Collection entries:
•••••

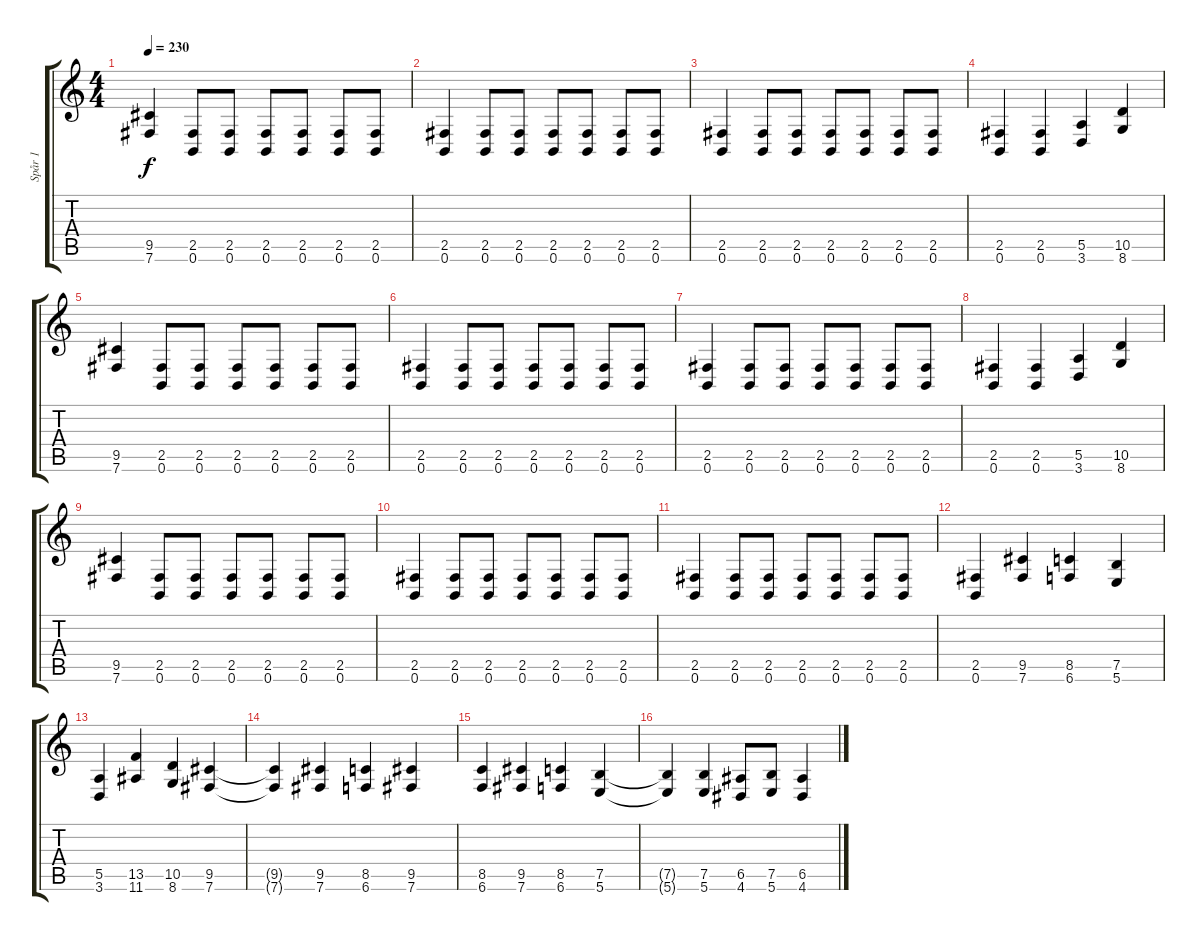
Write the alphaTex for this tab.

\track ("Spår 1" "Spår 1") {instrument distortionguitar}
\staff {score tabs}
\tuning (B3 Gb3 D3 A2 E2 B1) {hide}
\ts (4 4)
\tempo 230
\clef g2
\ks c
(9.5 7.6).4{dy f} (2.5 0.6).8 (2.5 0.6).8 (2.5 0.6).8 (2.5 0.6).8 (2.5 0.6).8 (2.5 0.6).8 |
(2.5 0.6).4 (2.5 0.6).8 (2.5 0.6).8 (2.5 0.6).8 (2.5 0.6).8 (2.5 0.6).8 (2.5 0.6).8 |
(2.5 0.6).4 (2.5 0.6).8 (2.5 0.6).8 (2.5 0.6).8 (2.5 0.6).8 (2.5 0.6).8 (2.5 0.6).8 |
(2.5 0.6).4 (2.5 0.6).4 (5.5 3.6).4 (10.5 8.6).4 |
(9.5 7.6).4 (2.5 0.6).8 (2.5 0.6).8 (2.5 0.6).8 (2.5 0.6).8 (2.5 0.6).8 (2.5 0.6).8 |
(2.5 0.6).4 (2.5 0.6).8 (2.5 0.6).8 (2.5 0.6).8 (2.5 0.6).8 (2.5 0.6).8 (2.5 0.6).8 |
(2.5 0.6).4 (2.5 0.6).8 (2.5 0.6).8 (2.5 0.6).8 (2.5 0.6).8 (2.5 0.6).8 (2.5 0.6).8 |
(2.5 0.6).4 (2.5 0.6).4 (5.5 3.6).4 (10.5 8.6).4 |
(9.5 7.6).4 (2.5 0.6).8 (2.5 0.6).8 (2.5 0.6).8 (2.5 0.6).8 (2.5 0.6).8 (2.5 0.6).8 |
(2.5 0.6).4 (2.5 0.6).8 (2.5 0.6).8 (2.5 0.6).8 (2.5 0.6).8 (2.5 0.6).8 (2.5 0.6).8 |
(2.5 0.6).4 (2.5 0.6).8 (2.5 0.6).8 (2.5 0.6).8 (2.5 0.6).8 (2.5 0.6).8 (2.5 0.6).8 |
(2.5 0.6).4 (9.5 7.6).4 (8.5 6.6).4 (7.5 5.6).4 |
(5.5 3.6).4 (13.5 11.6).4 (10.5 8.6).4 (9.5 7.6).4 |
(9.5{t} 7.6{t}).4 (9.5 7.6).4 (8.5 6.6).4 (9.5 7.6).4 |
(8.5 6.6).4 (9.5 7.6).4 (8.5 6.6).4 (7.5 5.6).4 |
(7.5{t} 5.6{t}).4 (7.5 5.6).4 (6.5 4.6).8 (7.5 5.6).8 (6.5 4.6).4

•••••

JOB:
Copy out every line of the records above word for word, leaving out the pictures.

REPLY:
Write the alphaTex for this tab.

\track ("Spår 1" "Spår 1") {instrument distortionguitar}
\staff {score tabs}
\tuning (B3 Gb3 D3 A2 E2 B1) {hide}
\ts (4 4)
\tempo 230
\clef g2
\ks c
(9.5 7.6).4{dy f} (2.5 0.6).8 (2.5 0.6).8 (2.5 0.6).8 (2.5 0.6).8 (2.5 0.6).8 (2.5 0.6).8 |
(2.5 0.6).4 (2.5 0.6).8 (2.5 0.6).8 (2.5 0.6).8 (2.5 0.6).8 (2.5 0.6).8 (2.5 0.6).8 |
(2.5 0.6).4 (2.5 0.6).8 (2.5 0.6).8 (2.5 0.6).8 (2.5 0.6).8 (2.5 0.6).8 (2.5 0.6).8 |
(2.5 0.6).4 (2.5 0.6).4 (5.5 3.6).4 (10.5 8.6).4 |
(9.5 7.6).4 (2.5 0.6).8 (2.5 0.6).8 (2.5 0.6).8 (2.5 0.6).8 (2.5 0.6).8 (2.5 0.6).8 |
(2.5 0.6).4 (2.5 0.6).8 (2.5 0.6).8 (2.5 0.6).8 (2.5 0.6).8 (2.5 0.6).8 (2.5 0.6).8 |
(2.5 0.6).4 (2.5 0.6).8 (2.5 0.6).8 (2.5 0.6).8 (2.5 0.6).8 (2.5 0.6).8 (2.5 0.6).8 |
(2.5 0.6).4 (2.5 0.6).4 (5.5 3.6).4 (10.5 8.6).4 |
(9.5 7.6).4 (2.5 0.6).8 (2.5 0.6).8 (2.5 0.6).8 (2.5 0.6).8 (2.5 0.6).8 (2.5 0.6).8 |
(2.5 0.6).4 (2.5 0.6).8 (2.5 0.6).8 (2.5 0.6).8 (2.5 0.6).8 (2.5 0.6).8 (2.5 0.6).8 |
(2.5 0.6).4 (2.5 0.6).8 (2.5 0.6).8 (2.5 0.6).8 (2.5 0.6).8 (2.5 0.6).8 (2.5 0.6).8 |
(2.5 0.6).4 (9.5 7.6).4 (8.5 6.6).4 (7.5 5.6).4 |
(5.5 3.6).4 (13.5 11.6).4 (10.5 8.6).4 (9.5 7.6).4 |
(9.5{t} 7.6{t}).4 (9.5 7.6).4 (8.5 6.6).4 (9.5 7.6).4 |
(8.5 6.6).4 (9.5 7.6).4 (8.5 6.6).4 (7.5 5.6).4 |
(7.5{t} 5.6{t}).4 (7.5 5.6).4 (6.5 4.6).8 (7.5 5.6).8 (6.5 4.6).4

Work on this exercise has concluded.